I just published a review of Living for the Day After Tomorrow (a 2006 TV anime also known as Asatte no Hokou) on The New Leaf Journal. I had planned to simultaneously publish an article about how I first watched the show in June 2010 on Time Warner Cable’s Anime Network on Demand. I was able to pin down the exact week I started watching a 2006 anime in 2010 thanks to the Internet Archive’s Wayback Machine. Unfortunately, the Internet Archive was targeted by hackers a few days ago with a pro-Hamas hacker group claiming responsibility (responsibility not confirmed, however). While I could have published my finished draft Anime Network on Demand article today (it is not as if I am expecting it to be a big visit-driver), I decided to hold off until the Internet Archive is fully back online.

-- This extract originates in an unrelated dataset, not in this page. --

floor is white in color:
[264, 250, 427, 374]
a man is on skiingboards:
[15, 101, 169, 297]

I read an interesting post that appeared on Hacker News page 1 about creating full text and full archive RSS feeds. One method in its toolbox is constructing feeds from Wayback Machine captures of the RSS feed. That idea never occurred to me. Out of curiosity, I looked at Wayback Archive captures of The New Leaf Journal’s main RSS feed. Our feed was captured for the first time on August 15, 2020 (notre I published our first article on April 27 of that year). Between then and now, it was captured 41 additional times, seemingly most consistently in 2022.